→ Work request
Make an exact transcription of the data below.

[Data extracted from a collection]
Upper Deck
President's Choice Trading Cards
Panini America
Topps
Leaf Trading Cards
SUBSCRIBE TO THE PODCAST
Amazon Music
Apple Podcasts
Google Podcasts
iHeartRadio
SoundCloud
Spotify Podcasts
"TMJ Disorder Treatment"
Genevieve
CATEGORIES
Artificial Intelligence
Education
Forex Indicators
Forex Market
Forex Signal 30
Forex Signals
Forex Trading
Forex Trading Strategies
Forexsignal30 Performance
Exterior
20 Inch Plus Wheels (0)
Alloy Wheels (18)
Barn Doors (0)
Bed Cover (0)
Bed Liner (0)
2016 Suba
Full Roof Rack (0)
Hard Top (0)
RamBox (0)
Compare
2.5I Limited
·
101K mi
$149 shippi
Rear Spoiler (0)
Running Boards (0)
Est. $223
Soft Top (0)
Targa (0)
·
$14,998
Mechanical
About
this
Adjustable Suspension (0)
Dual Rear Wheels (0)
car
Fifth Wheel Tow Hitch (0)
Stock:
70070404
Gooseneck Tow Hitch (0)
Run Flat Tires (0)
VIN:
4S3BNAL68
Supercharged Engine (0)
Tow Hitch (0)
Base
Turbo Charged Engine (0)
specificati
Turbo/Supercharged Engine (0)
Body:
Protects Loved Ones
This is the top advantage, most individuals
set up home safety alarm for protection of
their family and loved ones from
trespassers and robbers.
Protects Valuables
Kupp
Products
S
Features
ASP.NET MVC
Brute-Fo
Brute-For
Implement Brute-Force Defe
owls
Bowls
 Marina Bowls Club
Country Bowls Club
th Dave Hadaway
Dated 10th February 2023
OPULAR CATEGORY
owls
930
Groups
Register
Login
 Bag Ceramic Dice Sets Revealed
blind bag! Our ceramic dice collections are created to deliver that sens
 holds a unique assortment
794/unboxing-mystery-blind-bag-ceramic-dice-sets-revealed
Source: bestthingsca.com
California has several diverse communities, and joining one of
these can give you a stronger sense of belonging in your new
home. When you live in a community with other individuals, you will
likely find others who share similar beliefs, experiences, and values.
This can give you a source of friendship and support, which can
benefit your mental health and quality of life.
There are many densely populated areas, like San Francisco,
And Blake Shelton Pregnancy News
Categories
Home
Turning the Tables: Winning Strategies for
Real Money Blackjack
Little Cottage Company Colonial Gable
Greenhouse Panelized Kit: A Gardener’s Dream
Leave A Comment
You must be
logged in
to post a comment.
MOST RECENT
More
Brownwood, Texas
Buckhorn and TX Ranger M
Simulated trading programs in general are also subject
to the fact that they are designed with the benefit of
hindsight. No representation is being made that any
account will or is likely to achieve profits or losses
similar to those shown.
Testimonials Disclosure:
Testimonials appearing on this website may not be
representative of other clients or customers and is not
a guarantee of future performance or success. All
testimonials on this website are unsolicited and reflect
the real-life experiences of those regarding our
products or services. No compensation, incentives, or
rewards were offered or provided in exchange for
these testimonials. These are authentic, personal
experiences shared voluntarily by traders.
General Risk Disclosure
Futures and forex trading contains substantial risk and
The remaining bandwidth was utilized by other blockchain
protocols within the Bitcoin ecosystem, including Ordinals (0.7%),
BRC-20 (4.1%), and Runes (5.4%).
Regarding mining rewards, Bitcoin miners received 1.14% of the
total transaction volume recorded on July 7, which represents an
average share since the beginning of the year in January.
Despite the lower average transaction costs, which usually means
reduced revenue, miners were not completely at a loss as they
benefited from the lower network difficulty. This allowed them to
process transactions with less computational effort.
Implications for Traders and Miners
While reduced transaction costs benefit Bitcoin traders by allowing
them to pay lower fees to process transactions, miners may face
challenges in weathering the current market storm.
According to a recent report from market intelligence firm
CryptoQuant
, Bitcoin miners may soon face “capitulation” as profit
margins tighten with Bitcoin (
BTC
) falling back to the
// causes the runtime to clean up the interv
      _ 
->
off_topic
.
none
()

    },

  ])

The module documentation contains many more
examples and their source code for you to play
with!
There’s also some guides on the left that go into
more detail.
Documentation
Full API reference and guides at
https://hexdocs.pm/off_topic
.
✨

→ Output of the exercise
Upper Deck
President's Choice Trading Cards
Panini America
Topps
Leaf Trading Cards
SUBSCRIBE TO THE PODCAST
Amazon Music
Apple Podcasts
Google Podcasts
iHeartRadio
SoundCloud
Spotify Podcasts
"TMJ Disorder Treatment"
Genevieve
CATEGORIES
Artificial Intelligence
Education
Forex Indicators
Forex Market
Forex Signal 30
Forex Signals
Forex Trading
Forex Trading Strategies
Forexsignal30 Performance
Exterior
20 Inch Plus Wheels (0)
Alloy Wheels (18)
Barn Doors (0)
Bed Cover (0)
Bed Liner (0)
2016 Suba
Full Roof Rack (0)
Hard Top (0)
RamBox (0)
Compare
2.5I Limited
·
101K mi
$149 shippi
Rear Spoiler (0)
Running Boards (0)
Est. $223
Soft Top (0)
Targa (0)
·
$14,998
Mechanical
About
this
Adjustable Suspension (0)
Dual Rear Wheels (0)
car
Fifth Wheel Tow Hitch (0)
Stock:
70070404
Gooseneck Tow Hitch (0)
Run Flat Tires (0)
VIN:
4S3BNAL68
Supercharged Engine (0)
Tow Hitch (0)
Base
Turbo Charged Engine (0)
specificati
Turbo/Supercharged Engine (0)
Body:
Protects Loved Ones
This is the top advantage, most individuals
set up home safety alarm for protection of
their family and loved ones from
trespassers and robbers.
Protects Valuables
Kupp
Products
S
Features
ASP.NET MVC
Brute-Fo
Brute-For
Implement Brute-Force Defe
owls
Bowls
 Marina Bowls Club
Country Bowls Club
th Dave Hadaway
Dated 10th February 2023
OPULAR CATEGORY
owls
930
Groups
Register
Login
 Bag Ceramic Dice Sets Revealed
blind bag! Our ceramic dice collections are created to deliver that sens
 holds a unique assortment
794/unboxing-mystery-blind-bag-ceramic-dice-sets-revealed
Source: bestthingsca.com
California has several diverse communities, and joining one of
these can give you a stronger sense of belonging in your new
home. When you live in a community with other individuals, you will
likely find others who share similar beliefs, experiences, and values.
This can give you a source of friendship and support, which can
benefit your mental health and quality of life.
There are many densely populated areas, like San Francisco,
And Blake Shelton Pregnancy News
Categories
Home
Turning the Tables: Winning Strategies for
Real Money Blackjack
Little Cottage Company Colonial Gable
Greenhouse Panelized Kit: A Gardener’s Dream
Leave A Comment
You must be
logged in
to post a comment.
MOST RECENT
More
Brownwood, Texas
Buckhorn and TX Ranger M
Simulated trading programs in general are also subject
to the fact that they are designed with the benefit of
hindsight. No representation is being made that any
account will or is likely to achieve profits or losses
similar to those shown.
Testimonials Disclosure:
Testimonials appearing on this website may not be
representative of other clients or customers and is not
a guarantee of future performance or success. All
testimonials on this website are unsolicited and reflect
the real-life experiences of those regarding our
products or services. No compensation, incentives, or
rewards were offered or provided in exchange for
these testimonials. These are authentic, personal
experiences shared voluntarily by traders.
General Risk Disclosure
Futures and forex trading contains substantial risk and
The remaining bandwidth was utilized by other blockchain
protocols within the Bitcoin ecosystem, including Ordinals (0.7%),
BRC-20 (4.1%), and Runes (5.4%).
Regarding mining rewards, Bitcoin miners received 1.14% of the
total transaction volume recorded on July 7, which represents an
average share since the beginning of the year in January.
Despite the lower average transaction costs, which usually means
reduced revenue, miners were not completely at a loss as they
benefited from the lower network difficulty. This allowed them to
process transactions with less computational effort.
Implications for Traders and Miners
While reduced transaction costs benefit Bitcoin traders by allowing
them to pay lower fees to process transactions, miners may face
challenges in weathering the current market storm.
According to a recent report from market intelligence firm
CryptoQuant
, Bitcoin miners may soon face “capitulation” as profit
margins tighten with Bitcoin (
BTC
) falling back to the
// causes the runtime to clean up the interv
      _ 
->
off_topic
.
none
()

    },

  ])

The module documentation contains many more
examples and their source code for you to play
with!
There’s also some guides on the left that go into
more detail.
Documentation
Full API reference and guides at
https://hexdocs.pm/off_topic
.
✨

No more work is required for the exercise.